Netzarim () was  an Israeli settlement in the Gaza Strip about 5 kilometers southwest of Gaza City. It was established in 1972. In August 2005, the inhabitants of Netzarim were evicted by the Israel Defense Forces as part of Israel's unilateral disengagement plan.

History
It began as a secular Nahal (Young Pioneer) outpost of the Hashomer Hatzair movement; in 1984 it became an orthodox kibbutz. A few years later, the residents decided to change from a kibbutz to a village. It was often referred to in the media as a stronghold for Religious Zionism. Its activities included a mango plantation and vineyard, hothouse cultivated yams and cherry tomatoes, and a prestigious etrog plantation. The settlement also boasted day care centers, kindergartens, a primary school, a kollel, a Yeshiva, and the Jews of Gaza Heritage Institute, which documented Jewish settlement in Gaza over the generations. The development of educational institutions independent from the Gush Katif bloc was due to its isolated location and intensifying Palestinian attacks on traffic using the only route in during the al-Aqsa Intifada. During the last several years of its existence, transportation to and from Netzarim was permitted only with armed military escorts.

Eviction
The residents of Netzarim were the last Israelis to be evicted on August 22, 2005 by the Israel Defense Forces during Israel's unilateral disengagement plan from the Gaza Strip ordered by the government of Ariel Sharon. Their eviction marked the end of the Israeli presence in the Gaza Strip since the end of the 1967 Six-Day War. The strong religiosity of its residents was exhibited by seedlings being planted in the greenhouses, cement being laid for a new home that very morning, and a large prayer session in the main synagogue that would later be destroyed by Palestinians after the Israeli army finally abandoned the village on September 12, 2005.

_Problem 1:_
Answer these questions from the Netzarim article:
(a) In what year was Netzarim established?
(b) In what year did it become an orthodox kibbutz?
(c) On what date did the Israeli army finally abandon the village?
_Problem 2:_ Render the lines of the entries, from the line with "locality: Lake Annie, Highlands County." to the line with "locality: Walker Co.", both included, as a Markdown table with the columns Nr and Line. Give each row a number and leave out blank lines.
The entries that follow have no connection to the Netzarim article.

_Exercise inputs:_
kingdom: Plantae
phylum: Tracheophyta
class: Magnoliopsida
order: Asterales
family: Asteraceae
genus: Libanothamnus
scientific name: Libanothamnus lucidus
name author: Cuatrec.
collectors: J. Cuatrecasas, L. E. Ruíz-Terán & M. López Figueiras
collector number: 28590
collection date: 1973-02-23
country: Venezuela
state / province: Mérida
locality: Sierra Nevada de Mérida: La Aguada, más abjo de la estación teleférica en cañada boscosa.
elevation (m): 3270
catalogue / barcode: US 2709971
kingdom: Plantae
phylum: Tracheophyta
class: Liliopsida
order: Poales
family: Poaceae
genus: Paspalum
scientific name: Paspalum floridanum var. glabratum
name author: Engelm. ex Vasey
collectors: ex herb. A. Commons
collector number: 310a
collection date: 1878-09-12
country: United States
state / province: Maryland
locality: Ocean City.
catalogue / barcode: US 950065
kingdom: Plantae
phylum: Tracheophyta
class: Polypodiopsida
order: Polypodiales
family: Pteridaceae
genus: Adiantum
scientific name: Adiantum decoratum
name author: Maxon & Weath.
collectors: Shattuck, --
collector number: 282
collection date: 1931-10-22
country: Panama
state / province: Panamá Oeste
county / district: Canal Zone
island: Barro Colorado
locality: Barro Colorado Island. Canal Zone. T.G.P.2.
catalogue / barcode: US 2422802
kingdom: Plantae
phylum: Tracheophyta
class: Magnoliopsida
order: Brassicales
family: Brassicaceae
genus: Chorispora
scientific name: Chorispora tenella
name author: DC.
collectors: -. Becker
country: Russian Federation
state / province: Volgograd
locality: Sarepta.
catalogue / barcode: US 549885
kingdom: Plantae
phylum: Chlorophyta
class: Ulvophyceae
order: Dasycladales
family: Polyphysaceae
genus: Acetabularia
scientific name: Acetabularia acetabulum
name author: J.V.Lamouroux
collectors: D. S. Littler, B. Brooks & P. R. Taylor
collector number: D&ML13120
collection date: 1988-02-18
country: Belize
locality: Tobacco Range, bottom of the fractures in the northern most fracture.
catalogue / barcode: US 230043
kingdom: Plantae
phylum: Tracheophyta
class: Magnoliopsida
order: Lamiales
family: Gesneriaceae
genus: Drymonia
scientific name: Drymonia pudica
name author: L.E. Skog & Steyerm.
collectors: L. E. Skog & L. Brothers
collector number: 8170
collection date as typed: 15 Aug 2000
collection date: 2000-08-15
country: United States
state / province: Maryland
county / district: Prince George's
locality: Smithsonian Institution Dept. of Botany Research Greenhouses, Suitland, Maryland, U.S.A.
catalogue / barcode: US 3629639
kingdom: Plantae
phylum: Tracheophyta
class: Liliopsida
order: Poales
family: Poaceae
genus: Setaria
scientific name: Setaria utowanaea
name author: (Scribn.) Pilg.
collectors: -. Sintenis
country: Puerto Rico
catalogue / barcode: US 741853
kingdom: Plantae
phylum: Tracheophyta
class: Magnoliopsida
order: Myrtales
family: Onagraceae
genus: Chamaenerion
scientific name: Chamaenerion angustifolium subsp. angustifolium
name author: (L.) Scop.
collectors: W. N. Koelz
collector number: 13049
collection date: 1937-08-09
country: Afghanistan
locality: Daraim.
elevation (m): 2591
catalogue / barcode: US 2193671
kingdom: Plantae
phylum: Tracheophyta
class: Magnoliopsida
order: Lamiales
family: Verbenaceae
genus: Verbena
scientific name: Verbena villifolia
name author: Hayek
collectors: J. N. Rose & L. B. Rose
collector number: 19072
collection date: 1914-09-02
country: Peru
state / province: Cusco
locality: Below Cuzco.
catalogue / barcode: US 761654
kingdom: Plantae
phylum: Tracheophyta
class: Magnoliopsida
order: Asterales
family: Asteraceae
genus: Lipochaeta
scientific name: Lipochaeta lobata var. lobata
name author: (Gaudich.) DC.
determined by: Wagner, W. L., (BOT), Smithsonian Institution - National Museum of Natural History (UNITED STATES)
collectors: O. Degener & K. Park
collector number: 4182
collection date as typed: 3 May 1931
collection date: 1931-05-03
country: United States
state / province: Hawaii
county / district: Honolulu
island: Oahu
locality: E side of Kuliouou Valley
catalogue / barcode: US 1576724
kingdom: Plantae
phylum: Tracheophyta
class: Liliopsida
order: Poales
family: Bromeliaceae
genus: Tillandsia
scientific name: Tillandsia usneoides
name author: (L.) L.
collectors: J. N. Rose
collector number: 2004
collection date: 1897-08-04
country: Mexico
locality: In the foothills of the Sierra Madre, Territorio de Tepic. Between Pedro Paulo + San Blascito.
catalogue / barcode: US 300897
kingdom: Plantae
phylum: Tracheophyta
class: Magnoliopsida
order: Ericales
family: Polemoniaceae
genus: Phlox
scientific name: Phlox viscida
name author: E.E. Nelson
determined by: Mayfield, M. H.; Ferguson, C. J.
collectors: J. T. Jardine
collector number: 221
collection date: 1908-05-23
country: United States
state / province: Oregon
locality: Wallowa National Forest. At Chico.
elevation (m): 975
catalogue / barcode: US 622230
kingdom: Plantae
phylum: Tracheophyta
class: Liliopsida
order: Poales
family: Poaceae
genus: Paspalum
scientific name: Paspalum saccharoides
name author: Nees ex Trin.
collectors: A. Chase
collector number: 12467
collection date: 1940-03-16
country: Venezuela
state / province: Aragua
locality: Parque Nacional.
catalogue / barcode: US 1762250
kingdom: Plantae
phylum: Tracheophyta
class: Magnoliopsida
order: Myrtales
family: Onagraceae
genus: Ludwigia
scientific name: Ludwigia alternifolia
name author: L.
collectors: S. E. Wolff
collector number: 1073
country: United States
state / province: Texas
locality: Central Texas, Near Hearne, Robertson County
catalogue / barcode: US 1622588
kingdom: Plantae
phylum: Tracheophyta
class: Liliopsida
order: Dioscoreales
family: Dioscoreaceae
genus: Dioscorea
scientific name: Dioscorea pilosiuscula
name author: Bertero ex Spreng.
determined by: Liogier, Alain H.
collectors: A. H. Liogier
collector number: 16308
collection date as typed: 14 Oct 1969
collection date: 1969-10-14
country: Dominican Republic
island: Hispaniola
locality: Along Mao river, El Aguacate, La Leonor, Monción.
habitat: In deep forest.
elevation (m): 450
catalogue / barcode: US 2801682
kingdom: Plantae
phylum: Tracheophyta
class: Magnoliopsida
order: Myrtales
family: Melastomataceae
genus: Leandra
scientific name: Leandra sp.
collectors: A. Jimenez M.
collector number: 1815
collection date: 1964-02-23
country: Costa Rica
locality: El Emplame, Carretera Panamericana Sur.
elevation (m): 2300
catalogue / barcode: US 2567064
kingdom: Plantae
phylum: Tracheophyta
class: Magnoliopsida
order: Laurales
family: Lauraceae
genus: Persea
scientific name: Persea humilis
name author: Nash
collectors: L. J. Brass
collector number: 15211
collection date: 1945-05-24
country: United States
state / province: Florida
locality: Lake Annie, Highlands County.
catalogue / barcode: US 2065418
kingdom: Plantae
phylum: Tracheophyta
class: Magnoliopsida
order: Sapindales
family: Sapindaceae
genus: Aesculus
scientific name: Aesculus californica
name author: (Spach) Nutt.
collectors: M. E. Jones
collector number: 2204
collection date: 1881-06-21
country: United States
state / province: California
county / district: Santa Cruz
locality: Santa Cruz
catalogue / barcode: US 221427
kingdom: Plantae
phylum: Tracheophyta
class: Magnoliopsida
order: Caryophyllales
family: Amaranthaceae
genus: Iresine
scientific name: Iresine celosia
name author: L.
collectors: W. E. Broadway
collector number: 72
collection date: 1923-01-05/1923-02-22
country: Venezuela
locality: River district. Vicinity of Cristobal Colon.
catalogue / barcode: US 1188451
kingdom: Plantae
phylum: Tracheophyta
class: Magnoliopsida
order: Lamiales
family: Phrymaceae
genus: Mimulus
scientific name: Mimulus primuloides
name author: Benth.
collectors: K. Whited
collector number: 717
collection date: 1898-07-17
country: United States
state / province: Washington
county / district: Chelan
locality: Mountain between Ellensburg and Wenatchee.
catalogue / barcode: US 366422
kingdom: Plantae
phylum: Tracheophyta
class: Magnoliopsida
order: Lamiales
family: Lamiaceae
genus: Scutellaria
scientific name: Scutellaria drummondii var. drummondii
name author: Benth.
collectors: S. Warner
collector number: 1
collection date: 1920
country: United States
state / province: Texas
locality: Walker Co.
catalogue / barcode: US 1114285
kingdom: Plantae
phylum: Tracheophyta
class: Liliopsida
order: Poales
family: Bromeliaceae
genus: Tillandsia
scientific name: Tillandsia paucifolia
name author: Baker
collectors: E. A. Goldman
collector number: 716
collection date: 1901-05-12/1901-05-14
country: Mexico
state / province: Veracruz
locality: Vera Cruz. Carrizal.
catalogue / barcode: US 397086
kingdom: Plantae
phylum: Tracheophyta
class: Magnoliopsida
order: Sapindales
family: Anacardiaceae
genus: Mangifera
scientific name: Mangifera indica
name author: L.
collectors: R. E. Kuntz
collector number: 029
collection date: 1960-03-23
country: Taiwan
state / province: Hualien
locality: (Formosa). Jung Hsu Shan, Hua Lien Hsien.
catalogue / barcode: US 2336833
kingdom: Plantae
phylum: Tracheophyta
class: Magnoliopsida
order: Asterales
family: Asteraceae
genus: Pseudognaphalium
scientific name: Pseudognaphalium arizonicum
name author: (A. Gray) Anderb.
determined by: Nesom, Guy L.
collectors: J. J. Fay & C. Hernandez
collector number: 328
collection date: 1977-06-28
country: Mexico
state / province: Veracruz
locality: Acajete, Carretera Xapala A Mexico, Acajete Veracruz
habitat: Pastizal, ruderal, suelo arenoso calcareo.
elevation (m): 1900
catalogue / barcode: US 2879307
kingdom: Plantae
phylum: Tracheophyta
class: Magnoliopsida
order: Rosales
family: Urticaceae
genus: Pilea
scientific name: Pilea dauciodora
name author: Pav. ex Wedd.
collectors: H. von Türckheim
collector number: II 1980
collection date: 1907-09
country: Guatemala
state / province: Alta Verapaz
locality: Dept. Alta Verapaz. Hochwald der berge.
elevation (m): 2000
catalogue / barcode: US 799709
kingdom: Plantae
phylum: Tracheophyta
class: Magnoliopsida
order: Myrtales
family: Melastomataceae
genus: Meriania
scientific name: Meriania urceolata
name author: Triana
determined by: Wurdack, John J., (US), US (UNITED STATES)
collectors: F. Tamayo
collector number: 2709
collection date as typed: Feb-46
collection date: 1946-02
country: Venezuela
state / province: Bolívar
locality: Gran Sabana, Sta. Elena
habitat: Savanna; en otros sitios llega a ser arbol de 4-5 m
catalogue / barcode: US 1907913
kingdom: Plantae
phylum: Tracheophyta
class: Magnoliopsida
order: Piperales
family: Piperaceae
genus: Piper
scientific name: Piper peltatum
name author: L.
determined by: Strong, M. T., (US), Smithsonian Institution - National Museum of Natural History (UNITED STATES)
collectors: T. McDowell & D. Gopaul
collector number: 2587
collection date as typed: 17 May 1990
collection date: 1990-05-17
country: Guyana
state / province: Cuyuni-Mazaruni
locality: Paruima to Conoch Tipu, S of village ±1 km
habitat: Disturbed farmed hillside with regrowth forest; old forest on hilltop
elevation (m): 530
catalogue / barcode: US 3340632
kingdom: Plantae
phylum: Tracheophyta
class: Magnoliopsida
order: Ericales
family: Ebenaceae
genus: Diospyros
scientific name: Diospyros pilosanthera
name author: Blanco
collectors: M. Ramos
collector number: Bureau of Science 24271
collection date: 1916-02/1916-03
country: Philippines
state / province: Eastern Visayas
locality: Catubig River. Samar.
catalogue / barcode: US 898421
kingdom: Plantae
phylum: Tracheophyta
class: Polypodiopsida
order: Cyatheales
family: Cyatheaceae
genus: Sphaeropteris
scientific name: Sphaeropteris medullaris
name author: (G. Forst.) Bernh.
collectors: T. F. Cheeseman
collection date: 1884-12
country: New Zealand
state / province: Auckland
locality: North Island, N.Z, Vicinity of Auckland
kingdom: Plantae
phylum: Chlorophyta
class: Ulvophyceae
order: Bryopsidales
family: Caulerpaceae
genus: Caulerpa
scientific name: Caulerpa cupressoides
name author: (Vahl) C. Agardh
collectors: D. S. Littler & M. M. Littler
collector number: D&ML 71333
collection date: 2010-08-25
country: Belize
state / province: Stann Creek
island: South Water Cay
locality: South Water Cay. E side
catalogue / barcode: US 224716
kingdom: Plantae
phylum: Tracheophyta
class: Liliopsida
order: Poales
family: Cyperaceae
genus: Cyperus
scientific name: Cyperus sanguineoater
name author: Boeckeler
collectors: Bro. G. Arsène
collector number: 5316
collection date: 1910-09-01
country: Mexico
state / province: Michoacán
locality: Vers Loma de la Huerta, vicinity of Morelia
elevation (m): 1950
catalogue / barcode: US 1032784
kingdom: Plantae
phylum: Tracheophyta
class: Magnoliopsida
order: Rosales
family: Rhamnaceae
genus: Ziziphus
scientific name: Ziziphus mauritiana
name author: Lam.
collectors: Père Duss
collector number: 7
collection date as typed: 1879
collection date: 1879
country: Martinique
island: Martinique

_Response 1:_
(a) 1972
(b) 1984
(c) September 12, 2005

_Response 2:_
| Nr | Line |
|---|---|
| 1 | locality: Lake Annie, Highlands County. |
| 2 | catalogue / barcode: US 2065418 |
| 3 | kingdom: Plantae |
| 4 | phylum: Tracheophyta |
| 5 | class: Magnoliopsida |
| 6 | order: Sapindales |
| 7 | family: Sapindaceae |
| 8 | genus: Aesculus |
| 9 | scientific name: Aesculus californica |
| 10 | name author: (Spach) Nutt. |
| 11 | collectors: M. E. Jones |
| 12 | collector number: 2204 |
| 13 | collection date: 1881-06-21 |
| 14 | country: United States |
| 15 | state / province: California |
| 16 | county / district: Santa Cruz |
| 17 | locality: Santa Cruz |
| 18 | catalogue / barcode: US 221427 |
| 19 | kingdom: Plantae |
| 20 | phylum: Tracheophyta |
| 21 | class: Magnoliopsida |
| 22 | order: Caryophyllales |
| 23 | family: Amaranthaceae |
| 24 | genus: Iresine |
| 25 | scientific name: Iresine celosia |
| 26 | name author: L. |
| 27 | collectors: W. E. Broadway |
| 28 | collector number: 72 |
| 29 | collection date: 1923-01-05/1923-02-22 |
| 30 | country: Venezuela |
| 31 | locality: River district. Vicinity of Cristobal Colon. |
| 32 | catalogue / barcode: US 1188451 |
| 33 | kingdom: Plantae |
| 34 | phylum: Tracheophyta |
| 35 | class: Magnoliopsida |
| 36 | order: Lamiales |
| 37 | family: Phrymaceae |
| 38 | genus: Mimulus |
| 39 | scientific name: Mimulus primuloides |
| 40 | name author: Benth. |
| 41 | collectors: K. Whited |
| 42 | collector number: 717 |
| 43 | collection date: 1898-07-17 |
| 44 | country: United States |
| 45 | state / province: Washington |
| 46 | county / district: Chelan |
| 47 | locality: Mountain between Ellensburg and Wenatchee. |
| 48 | catalogue / barcode: US 366422 |
| 49 | kingdom: Plantae |
| 50 | phylum: Tracheophyta |
| 51 | class: Magnoliopsida |
| 52 | order: Lamiales |
| 53 | family: Lamiaceae |
| 54 | genus: Scutellaria |
| 55 | scientific name: Scutellaria drummondii var. drummondii |
| 56 | name author: Benth. |
| 57 | collectors: S. Warner |
| 58 | collector number: 1 |
| 59 | collection date: 1920 |
| 60 | country: United States |
| 61 | state / province: Texas |
| 62 | locality: Walker Co. |